— Source excerpt —
——

If not, go into the stylesheet and make any changes you think will help.
Rinse. Repeat.
Believe me, you can play with the CSS for the various styles of paragraph and characters as much as you’d like. But don’t fall too far down the rabbit hole.
Pretty pictures — cleaning up the images
By the way, it’s at around this point that I usually drop in the images that I optimized for the ebook. Why not do it earlier? Well, Word does a pretty lousy job of handling images, and most conversion engines take that mess and run with it.
So I import all of the optimized images. If I’m lucky, the conversion tool kept their names, and I will simply get a dialog asking me if I want to replace the old files, to which I gleefully say yes.
Otherwise, I’m going to have to insert the optimized images in the place of the originals. Yeah, I know, it’s a pain. But it’s better than seeing a tiny logo image blown up to full screen size or having a series of book covers — which are supposed to be uniform — looking like a city skyline.

——

— Work instructions —
Copy the ebook text from "Pretty pictures —" to "run with it.", changing "images" to "graphics" each time it appears.

— Data shown —
——

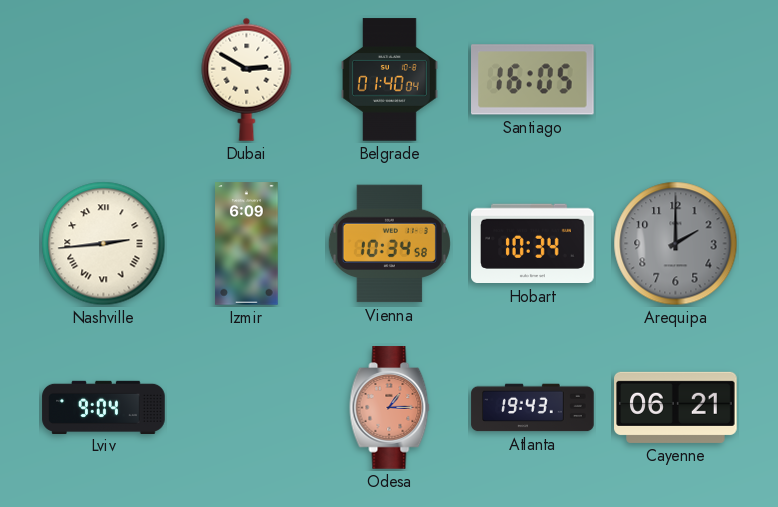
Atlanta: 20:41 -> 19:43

——

— Solution —
Pretty pictures — cleaning up the graphics
By the way, it’s at around this point that I usually drop in the graphics that I optimized for the ebook. Why not do it earlier? Well, Word does a pretty lousy job of handling graphics, and most conversion engines take that mess and run with it.